Study text

[Athen] PDF Accessibility questions
Kilcommons,Cath
cathk at cahs.colostate.edu
Tue Jan 23 15:34:17 PST 2007
Hi All,
I thought it also might be worth mentioning the ability to dock your
View Tags function in the Navigation pane - a work shortcut I learned
from Sean, of course (grin).
Go to View > Navigation Tabs > select Tags, and a separate little window
will appear that has Tabs labeled, "Fields, Tags, Content, Order". The
Tags tab will be selected. Using the mouse, drag that tab to the
Navigation pane where the other tabs appear (default tabs are Bookmarks,
Signatures, Pages, Model Tree, Attachments and Comments). The Tags tab
should then anchor, and will remain available in the Navigation pane
until you reset the tabs. I find this a very useful customization for
anyone who visually checks for tags and tagging information.
Best,
Cath
________________________________
From: athen-bounces at athenpro.org [mailto:athen-bounces at athenpro.org] On
Behalf Of Sean Keegan
Sent: Tuesday, January 23, 2007 4:04 PM
To: 'Access Technologists in Higher Education Network'
Subject: Re: [Athen] PDF Accessibility questions
Hi Kathy,
Thanks for the information. I wanted to distinguish between following a
"standard" vs. making the PDF accessible to AT. I can see your
challenge not having access to the original documents that may have
begun as MS Word or other word processing files and then attempting to
make everything accessible via Adobe Acrobat.
You can add/remove tags to a PDF document without using the
Accessibility Checker.
- Open the untagged PDF document.
- Use the Add Tags to Document option (under Advanced > Accessibility)

(Stored data entries)
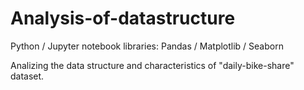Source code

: # Analysis-of-datastructure

Python / Jupyter notebook
libraries: Pandas / Matplotlib / Seaborn

Analizing the data structure and characteristics of "daily-bike-share" dataset.
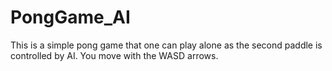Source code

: # PongGame_AI

This is a simple pong game that one can play alone as the second paddle is controlled by AI. You move with the WASD arrows.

Task statement
According to the PDF accessibility message, how long does the Tags tab remain available in the Navigation pane once it has been docked there?

Answer to the problem
It remains available until the tabs are reset.